The D major Trio opens with the instruments in unanimity in a brief motif that is to reappear at the start of the central development section. The nick-name of the Trio comes from the eerie second movement, music of remarkable originality and suspense, in the key of D minor, unfolding against the ghostliest of piano parts, although things do occasionally go bump in the night. The piano breaks the tension at the outset of the final movement, a relatively perfunctory conclusion to the work.

Jeno Jandó
Jeno Jandó was born at Pécs, in south Hungary, in 1952. He started to learn the piano when he was seven and later studied at the Ferenc Liszt Academy of Music under Katalin Nemes and pal Kadosa, becoming assistant to the latter on his graduation in 1974. Jandó has won a number of piano competitions in Hungary and abroad, including first prize in the 1973 Hungarian Piano Concours and a first prize in the chamber music category at the Sydney International Piano Competition in 1977. In addition to his many appearances in Hungary, he has played widely abroad in Eastern and Western Europe, in Canada and in Japan. He has recorded all Mozart's piano concertos and sonatas for Naxos. Other recordings for the Naxos label include the concertos of Grieg and Schumann as well as Rachmaninov's Second Concerto and Paganini Rhapsody and the complete piano sonatas of Beethoven.

Takako Nishizaki
Takako Nishizaki is one of Japan's finest violinists. After studying with her father, Shinji Nishizaki, she became the first student of Shinichi Suzuki, the creator of the famous Suzuki Method of violin teaching for children.
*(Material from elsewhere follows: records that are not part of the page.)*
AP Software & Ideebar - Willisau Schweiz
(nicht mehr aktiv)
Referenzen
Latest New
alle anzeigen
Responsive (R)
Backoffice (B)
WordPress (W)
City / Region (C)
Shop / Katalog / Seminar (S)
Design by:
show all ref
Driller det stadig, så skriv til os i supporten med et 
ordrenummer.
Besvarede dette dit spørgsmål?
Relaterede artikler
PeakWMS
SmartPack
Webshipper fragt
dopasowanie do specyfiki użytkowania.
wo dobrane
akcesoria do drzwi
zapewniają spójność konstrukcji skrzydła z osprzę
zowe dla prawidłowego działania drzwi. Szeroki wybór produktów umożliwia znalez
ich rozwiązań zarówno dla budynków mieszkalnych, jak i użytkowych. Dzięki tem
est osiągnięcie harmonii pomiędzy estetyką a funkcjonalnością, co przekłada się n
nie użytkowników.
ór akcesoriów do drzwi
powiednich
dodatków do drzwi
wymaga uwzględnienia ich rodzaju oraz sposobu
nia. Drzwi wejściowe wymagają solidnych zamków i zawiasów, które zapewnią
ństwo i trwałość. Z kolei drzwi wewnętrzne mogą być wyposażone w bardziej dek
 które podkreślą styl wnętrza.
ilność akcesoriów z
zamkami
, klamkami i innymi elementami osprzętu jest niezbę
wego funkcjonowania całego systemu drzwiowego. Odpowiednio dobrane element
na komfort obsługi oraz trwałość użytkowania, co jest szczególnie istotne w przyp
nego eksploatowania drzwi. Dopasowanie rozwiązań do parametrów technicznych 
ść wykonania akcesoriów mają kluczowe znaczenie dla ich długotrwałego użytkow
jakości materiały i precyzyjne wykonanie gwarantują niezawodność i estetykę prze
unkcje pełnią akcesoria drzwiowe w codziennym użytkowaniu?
Subsequently she went to Japan's famous Toho School of Music, and to the Juilliard School in the United States, where she studied with Joseph Fuchs.

Takako Nishizaki is one of the most frequently recorded violinists in the world today. She has recorded ten volumes of her complete Fritz Kreisler Edition, many contemporary Chinese violin concertos, among them the Concerto by Du Ming-xin, dedicated to her, and a growing number of rare, previously unrecorded violin concertos, among them concertos by Spohr, Beriot, Cui, Respighi, Rubinstein and Joachim. For Naxos she has recorded Vivaldi's Four Seasons; Mozart's Violin Concertos, Sonatas by Mozart and Beethoven and the Mendelssohn, Tchaikovsky, Beethoven, Bruch and Brahms Concertos.

Csaba Onczay
The Hungarian cellist Csaba Onczay, awarded the Liszt Prize and winner of the 1973 Pablo Casals Competition in Budapest, followed by first prize in the Rio de Janeiro Villa Lobos International Competition in 1976, was born in Budapest in 1946. A professor at the Ferenc Liszt Academy in Budapest, he was trained as a pupil of Antal Friss at the Budapest Academy, where he won the Grand Prize on his graduation in 1970. He went on to distinguish himself in Andre Navarra's master-class at Siena and continued his studies at the Tchaikovsky Conservatory in Moscow. Csaba Onczay has enjoyed a busy career at home and abroad, throughout Europe and in the United States of America. He has recorded for the Austrian and the French radio, as well as for Hilversum, RIAS and RAI, while his performances of the cello concertos of Lalo, Schumann and Lendvay have been released on the Hungaroton label. Csaba Onczay plays a cello by Matteo Gofriller bought for him by the Hungarian Government.